Ces tables renvoient à l'ensemble des catégories d'actes, à l'exception des déclarations de  mutations par décès.

Tables des partages

 

Supprimées à compter du 1er janvier 1825, les renseignements qui y figuraient sont portés sur la table des acquéreurs. La table des copartageants, qui renvoyait à la table des partages, est également supprimée à la même date.

Tables des vendeurs et tables des acquéreurs

 

Jusqu'en 1825 la table des vendeurs est considérée comme principale ; la table des acquéreurs y renvoie. 

De 1825 à 1865, la situation est inverse : la table des acquéreurs est devenue la table principale ; la table des vendeurs y renvoie.

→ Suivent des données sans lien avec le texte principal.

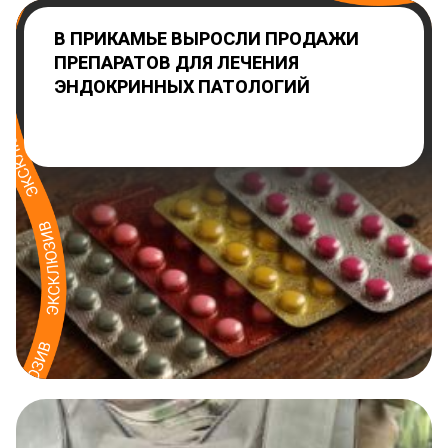
В ПРИКАМЬЕ ВЫРОСЛИ ПРОДАЖИ
ПРЕПАРАТОВ ДЛЯ ЛЕЧЕНИЯ
ЭНДОКРИННЫХ ПАТОЛОГИЙ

Tables des contrats de mariage

 

De la fin de l'ancien régime à la fin de 1865, date de leur suppression en faveur du répertoire général.

Tables des baux

 

De la fin de l'ancien régime à la fin de 1865, date de leur suppression en faveur du répertoire général.

Registres de formalités et actes déposés

Actes Civils Publics (A.C.P.)


Pour enregistrer les actes des notaires, de l'administration et des établissements publics.

 

Cette formalité prend la suite du contrôle des actes de l'ancien régime et concerne les actes des notaires, des autorités administratives et des établissements publics. (de février 1791 à ventôse an VII, les actes sous seing privés y sont également transcrits).


Le délai d'enregistrement est de 15 jours après la tenue de l'acte et peut atteindre 3 mois après le décès du testateur, pour les testaments.

Actes Sous Seing Privé (S.S.P.)

 

Pour enregistrer les actes passés entre particuliers ( baux, donations, ventes etc..).

 

Cette formalité, détachée de la précédente en germinal an VII, concerne les contrats passés entre particuliers (baux, ventes, cessions de commerce, partages, donations, etc..).

 

Le délai d'enregistrement est de 3 mois pour les mutations d'immeubles, variable pour les autres genres d'actes.

 

Actes Judiciaires (A.J.)

 

Pour enregistrer les actes des magistrats, des avoués et des greffiers agissant comme auxiliaires de justice.

 

Cette formalité fait suite au petit scel (droit perçu à l’origine pour remplacer la formalité de scellement des actes).

 

Elle concerne les actes émanant des magistrats, des avoués et des greffiers agissants comme auxiliaires de justice. Le délai d'enregistrement est de 20 jours.

Déclarations de mutations par décès

 

Pour enregistrer la déclaration de succession qui est faite au bureau du domicile du défunt . Elle est la base de la perception de l'impôt sur les héritiers.

 

Cette formalité fait suite au centième denier. Elle est faite au bureau du domicile du défunt.

 

Le délai d'enregistrement est de 6 mois si la personne est décédée en France, 1 an si elle est décédée à l'étranger et 2 ans pour les pays très éloignés (Asie, Afrique, Amérique du sud).